Obama gives order to all public US buildings to honor Mandela

Discussion in 'Politics' started by Grandluxe, Dec 5, 2013.

  1. piezoe

    piezoe

    It is customary and appropriate when a former head of state dies that the U.S. will send, as representatives to the funeral, former high U.S. officials who personally new and worked with the deceased. That was done in the case of the Thatcher funeral. The U.S. sent two former Secretaries of State who had both known and worked with Thatcher. Ronald Reagan would have been the ideal representative had he not proceeded her in death and had he not had dementia. Obama came along too late to have known and worked with Thatcher. Of course he would have had the option of attending her funeral, but generally speaking Presidents opt out of playing a strictly ceremonial role when foreign dignitaries dies, just as you or I would generally not attend a funeral of someone we did not personally know. It certainly was not a snub for Obama to not have attended Thatchers funeral. On the other hand, I wouldn't be surprised if several former U.S. presidents attend the funeral service for Nelson Mandela. If they do, it will be because they want to pay their respects, not because they feel obligated to go. Thatcher was certainly a very important figure in British politics, but the esteem with which she was held world wide would hardly be comparable to the esteem with which Mandela was held.
     
    #11     Dec 7, 2013
  2. Via a transcript from Limbaugh's website:

    Without Mandela there might not have been an Obama? I'll tell you who's putting this out there. It's Obama doing everything and anything he can to link himself to Mandela, and the Clintons are the same thing. We got a nickname for him, The Funeral Crashers. I mean, they'll show up anywhere where there's a camera. This kind of stuff, the Drive-Bys, I'm telling you, they're doing everything they can to make the news of Mandela's death all about Obama.
     
    #12     Dec 7, 2013
  3. Lucrum

    Lucrum

    Who the fuck is Mandela?
     
    #13     Dec 7, 2013
  4. piezoe

    piezoe

    I doubt he would be a person you would be interested in. However if you're at all curious about him, you can find a great deal written about him on the internet.
     
    #14     Dec 8, 2013
  5. Lucrum

    Lucrum

    I was being facetious.

    Anyway, here we go.

    Rest In Whitewash: Networks Set to Ignore Mandela's Communist Party Ties, Dictator Friends

    By Tim Graham | December 7, 2013 | 19:07

    At the Daily Beast, Michael Moynihan attempted to overcome the tendency of journalists and celebrities to make Nelson Mandela a secular saint. Moynihan recalled that when Margaret Thatcher died, these same people denounced her for here "indulgence" of right-wing dictators like Agosto Pinochet in Chile, who allowed his country to become a democracy.

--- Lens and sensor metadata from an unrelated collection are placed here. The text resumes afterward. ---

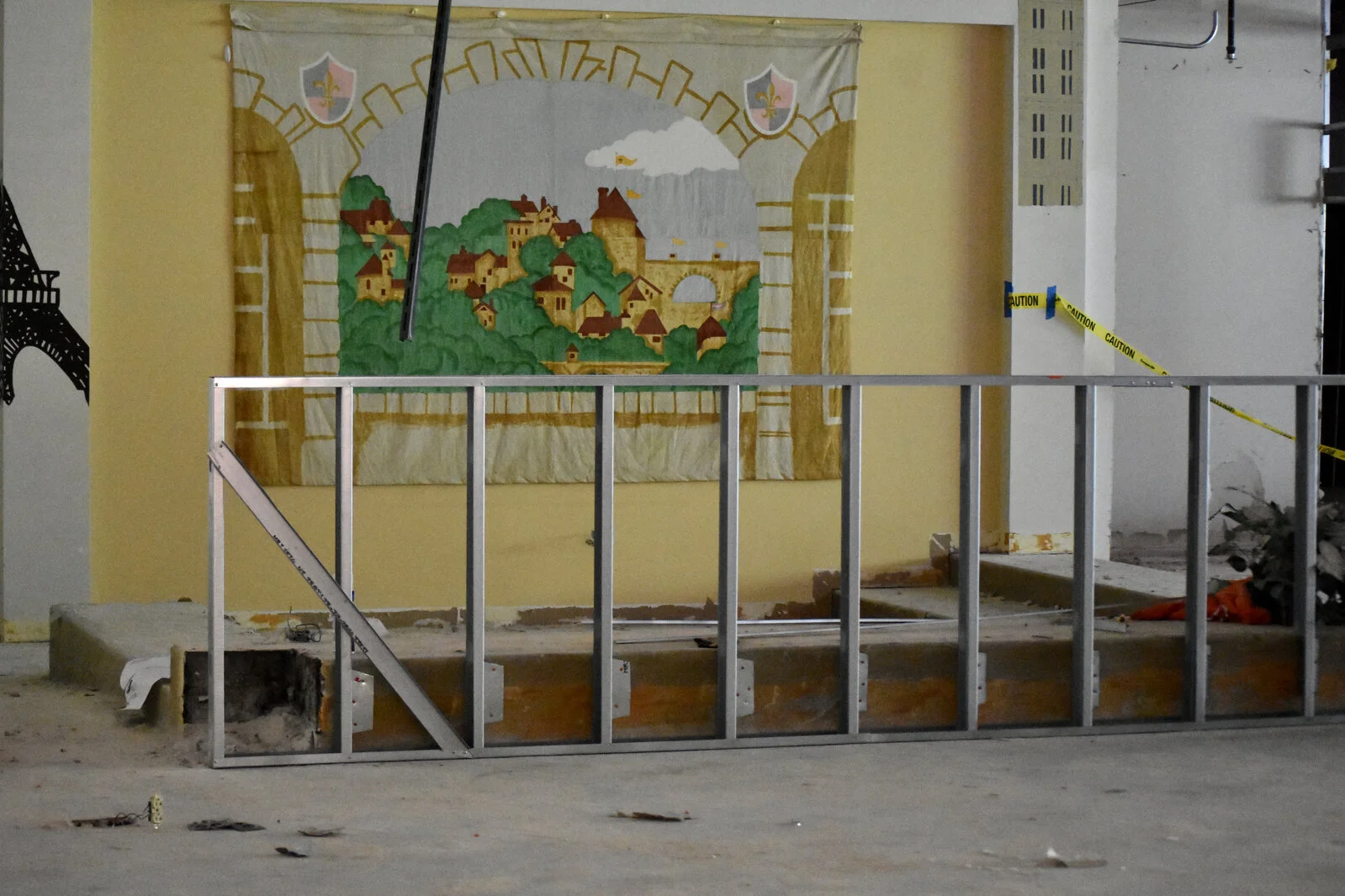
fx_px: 3082
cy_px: 448
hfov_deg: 24.6
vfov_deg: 16.6
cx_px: 672
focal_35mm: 82
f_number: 4
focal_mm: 55
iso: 7200
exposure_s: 1/60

    ABC called her reign an “elective dictatorship.” NBC reported several times that “Ding Dong! The Witch Is Dead” became a popular iTune after she passed away, and CBS predicted the funeral would be a "tense and controversial affair." It's safe to guess these networks wouldn't dream of recalling Mandela’s associations with despots like Fidel Castro and Muammar Qaddafi, as Moynihan insisted they should:

    So Mandela was painfully slow in denouncing the squalid dictatorship of Robert Mugabe. He was rather fond of Cuban dictator Fidel Castro (it won’t take you long to find photos of the two bear-hugging each other in Havana) and regularly referred to Libyan tyrant Muammar Qaddafi as “Brother Leader of the Revolution of the Libyan Jamahariya.” It was on a return visit to Robbin Island, when Mandela, as president, announced with appalling tone deafness that he would invite both Castro and Qaddafi to South Africa...

    Read more: http://newsbusters.org/blogs/tim-gr...as-communist-party-ties-dictato#ixzz2mtpr8xtB



    Hey pie hole, did you know Mandela was pro photo voter ID?